Tout comprendre à la réforme du Code du travail : quelles indemnités en cas de licenciement abusif ?

Tout comprendre à la réforme du Code du travail : quelles indemnités en cas de licenciement abusif ?

EMPLOI – L'avant-projet de loi de la ministre du Travail prévoit de fixer les indemnités de licenciement abusif en fonction de l'ancienneté du salarié. Un barème qui met PME et grandes entreprises sur un pied d'égalité, mais qui accorde des indemnités moins généreuses qu'aujourd'hui. Metronews vous en dit plus sur ce dispositif dont les syndicats demandent expressément le retrait.

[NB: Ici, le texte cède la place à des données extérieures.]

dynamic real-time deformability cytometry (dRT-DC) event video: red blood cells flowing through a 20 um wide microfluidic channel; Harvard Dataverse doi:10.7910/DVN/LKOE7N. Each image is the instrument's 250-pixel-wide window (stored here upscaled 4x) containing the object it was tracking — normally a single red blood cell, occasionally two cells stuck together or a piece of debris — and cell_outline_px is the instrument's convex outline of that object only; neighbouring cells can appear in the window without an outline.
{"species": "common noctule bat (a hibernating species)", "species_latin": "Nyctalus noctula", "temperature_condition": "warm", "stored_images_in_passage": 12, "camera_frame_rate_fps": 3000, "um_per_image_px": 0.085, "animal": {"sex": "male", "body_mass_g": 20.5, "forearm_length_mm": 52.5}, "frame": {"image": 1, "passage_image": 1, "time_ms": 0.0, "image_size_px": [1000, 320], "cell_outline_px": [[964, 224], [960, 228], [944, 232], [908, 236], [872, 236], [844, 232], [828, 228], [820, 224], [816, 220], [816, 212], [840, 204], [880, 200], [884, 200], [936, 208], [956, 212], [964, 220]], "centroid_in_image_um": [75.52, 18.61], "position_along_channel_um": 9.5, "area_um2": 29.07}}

C'est un point qui cristallise les critiques, les syndicats réunis mardi s'étant entendus pour exiger son "retrait". L'avant-projet de loi de Myriam El Khomri sur la réforme du droit du travail prévoit de limiter les indemnités versées par l'employeur condamné aux prud'hommes pour "licenciement sans cause réelle et sérieuse". Les salariés du privé, victimes d'un licenciement abusif, verront alors leurs indemnités plafonnées par un barème unique établi en fonction de leur ancienneté :

  • 3 mois de salaire pour un salarié avec une ancienneté inférieure à deux ans
  • 6 mois de salaire pour une ancienneté d'au moins deux ans et de moins de cinq ans
  • 9 mois de salaire pour une ancienneté d'au moins cinq ans et de moins de dix ans
  • 12 mois de salaire pour une ancienneté d'au moins dix ans et de moins de vingt ans
  • 15 mois de salaire pour une ancienneté d'au moins vingt ans

Un tel barème permettra d’accélérer les jugements, particulièrement longs aujourd'hui - une procédure dure en moyenne 15 mois -, et de rassurer les employeurs, qui pourront ainsi connaître dès le début de la procédure le montant de la condamnation. Actuellement, les juges fixent au cas par cas les sommes à verser par l'employeur. Le juge des prud'hommes pourra toutefois s'affranchir de ce barème et octroyer des sommes plus élevées dans le cas où l'employeur a commis une faute grave, comme "harcèlement moral ou sexuel" ou "licenciement discriminatoire", d'après le document de travail révélé par Le Parisien .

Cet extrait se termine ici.